Jägersbraut und Queen of Scream: Kinofitter Ton aus Johannisthal
Kaspar und Max sind Jäger, sie kämpfen in den Napoleonischen Kriegen. Und sie kämpfen um die Liebe Agathes. Ihre Geschichte hat Carl Maria von Weber vor fast 200 Jahren unter dem Arbeitstitel „Die Jägersbraut“ mit unsterblicher Musik geschmückt, heute weltbekannt als „Der Freischütz“. Nun kommt die Geschichte als aufwendiger Opernfilm „Hunters Bride“ auf die große Leinwand. Der Ton dafür wird von Musiktonmeister Michael Kaczmarek in Johannisthal kinofit gemacht.
Musikfilme sind eine Leidenschaft der Tonmeister von der K13 Kinomischung. Gerade lief mit „No one knows the Persian Cat“ ein weiterer Musikfilm des Unternehmens auf dem Filmfest in Cannes. Für „Hunters Bride“ wurde im August 2009 unter der Regie von Jens Neubert sechs Wochen an Originalschauplätzen vor dem historischen Panorama von Schloss Moritzburg und der malerischen Kulisse der Sächsischen Schweiz gedreht. Die Tonaufnahmen mit dem London Symphony Orchestra und dem Rundfunkchor Berlin waren bereits im Juli abgeschlossen worden.
Ton wirkt auf der emotionalen Ebene
Man kann mit filmischen Mitteln vieles zeigen und verdeutlichen, was auf der Bühne nicht möglich ist. „Beim Filmton“, sagt Michael Kaczmarek, „ist das anders.“ Ton wirkt im Gegensatz zum Bild eher unterbewusst, auf der emotionalen Ebene. Opernkenner und Theaterbesucher hätten eine gewisse Hör-Erfahrung aus Opernhäusern und Theatersälen, aber auch von CD-Aufnahmen. Der Gesang in geschlossenen Räumen hat eine besondere Akustik mit Hall und Schallreflektion. „Das funktioniert aber in einem Musikfilm nicht, weil optische und akustische Wahrnehmung dann nicht zusammenpassen.“
Kinoschwenk mit „Alle, Alle“
Kaczmarek ist studierter Musiktonmeister und hat schon so ziemlich alles gemacht, was zum „guten Ton“ gehört – Konzertübertragungen für das Deutschlandradio, Beschallung bei Klassik-Open-Air-Veranstaltungen, Synchronisation in Babelsberg und jede Menge Musik im K13 Studio im traditionsreichen Funkhaus Nalepastraße, aus dem bis 1990 der Rundfunk der DDR sendete. Den großen Schritt ins Kino wagte er 2007, gründete die K13 Kinomischung in Berlin-Johannisthal. Ein guter Standort, sagt Kaczmarek, hier stand die Wiege des deutschen Tonfilms, wurden in den 20er- und 30er-Jahren des vorigen Jahrhunderts 400 Filme gemacht, darunter Meisterwerke wie „Nosferatu“. Alle Filme für das DDR-Kino wurden in Johannisthal synchronisiert. Auslöser für Kaczmareks Schwenk ins Kino war der Film „Alle, Alle“ von Pepe Planitzer, der bei der Berlinale 2008 lief und den er „mischte“ und koproduzierte.

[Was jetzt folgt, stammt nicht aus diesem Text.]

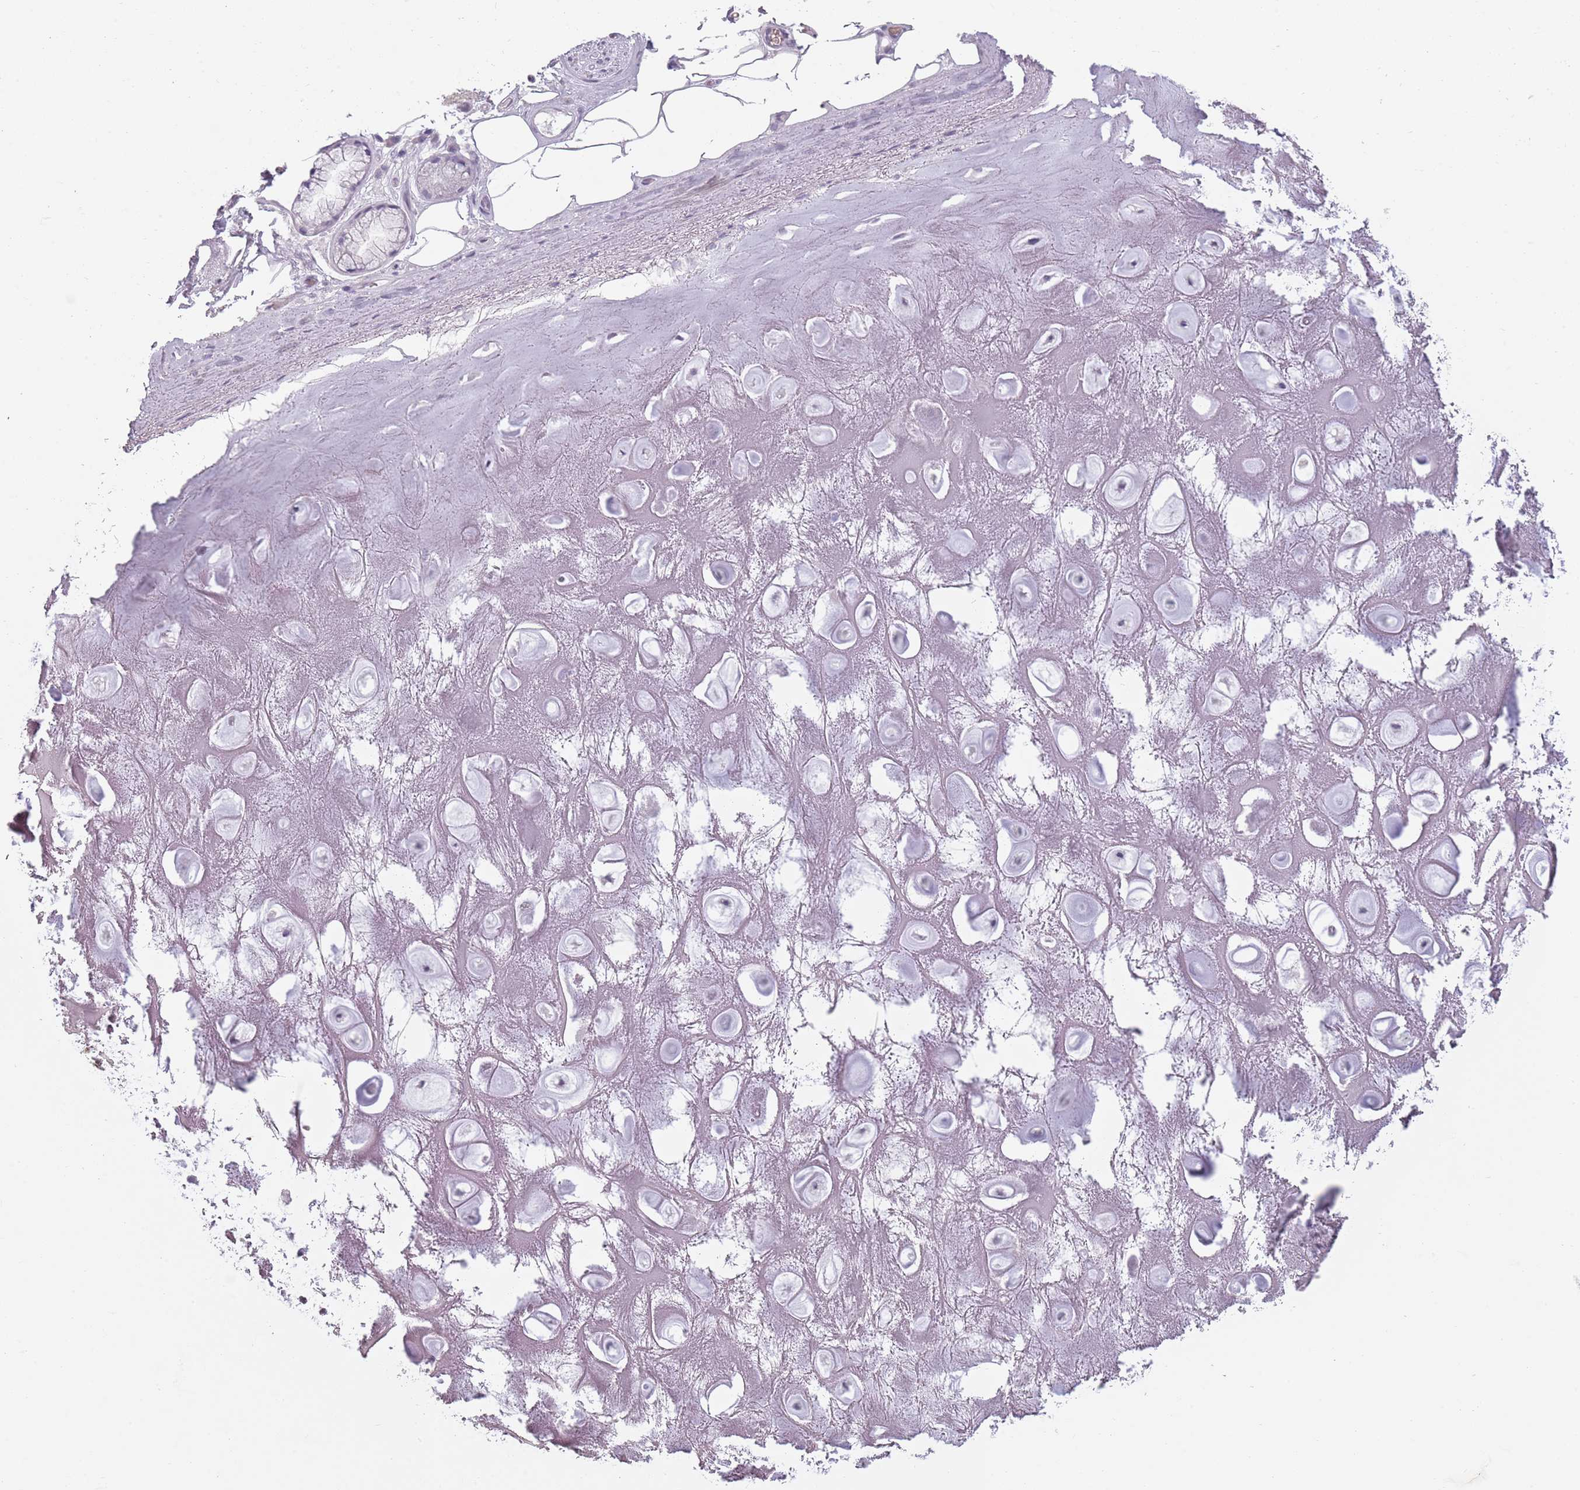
{"staining": {"intensity": "negative", "quantity": "none", "location": "none"}, "tissue": "adipose tissue", "cell_type": "Adipocytes", "image_type": "normal", "snomed": [{"axis": "morphology", "description": "Normal tissue, NOS"}, {"axis": "topography", "description": "Cartilage tissue"}], "caption": "Adipocytes are negative for brown protein staining in benign adipose tissue. Nuclei are stained in blue.", "gene": "PIEZO1", "patient": {"sex": "male", "age": 81}}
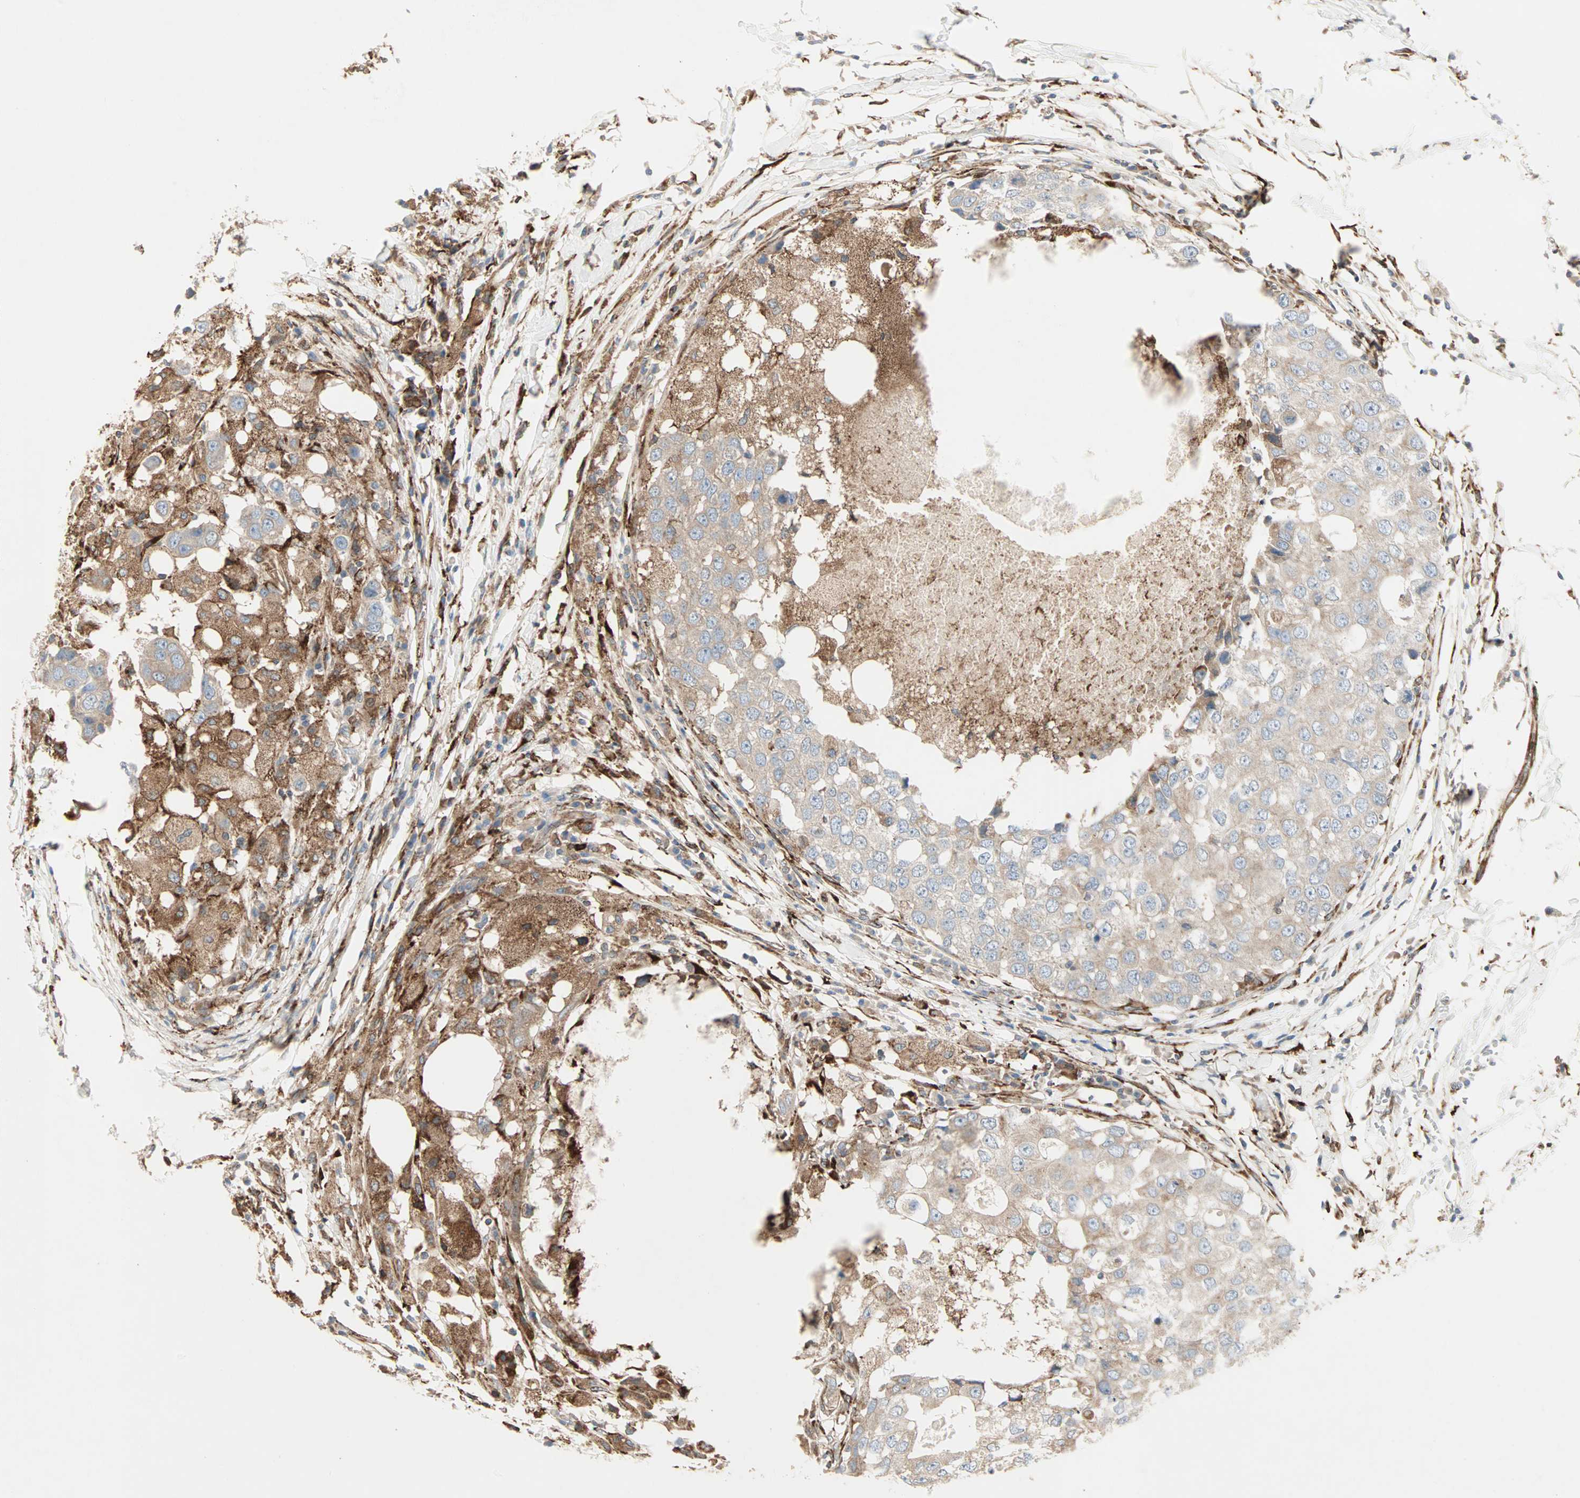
{"staining": {"intensity": "weak", "quantity": ">75%", "location": "cytoplasmic/membranous"}, "tissue": "breast cancer", "cell_type": "Tumor cells", "image_type": "cancer", "snomed": [{"axis": "morphology", "description": "Duct carcinoma"}, {"axis": "topography", "description": "Breast"}], "caption": "Intraductal carcinoma (breast) was stained to show a protein in brown. There is low levels of weak cytoplasmic/membranous expression in approximately >75% of tumor cells.", "gene": "H6PD", "patient": {"sex": "female", "age": 27}}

Ein Schritt, der Mut erforderte, denn in Berlin konzentriert sich die Filmbranche. Dementsprechend hart ist der Konkurrenzkampf. Auch deswegen entstand die Idee einer kompakten Kinomischung mit hohen Qualitätsansprüchen. Fortschritte in der Integration digitaler Tontechnik in den Prozess der Filmmischung machen es möglich. Dass das, was man im Studio hört, auch das ist, was im Kino zu hören sein wird, dafür sorgt das Dolby-Digital- Siegel. Um es zu erhalten, sind bestimmte Standards für die technische Ausstattung, das Beschallungssystem oder die Anordnung der Lautsprecher festgelegt.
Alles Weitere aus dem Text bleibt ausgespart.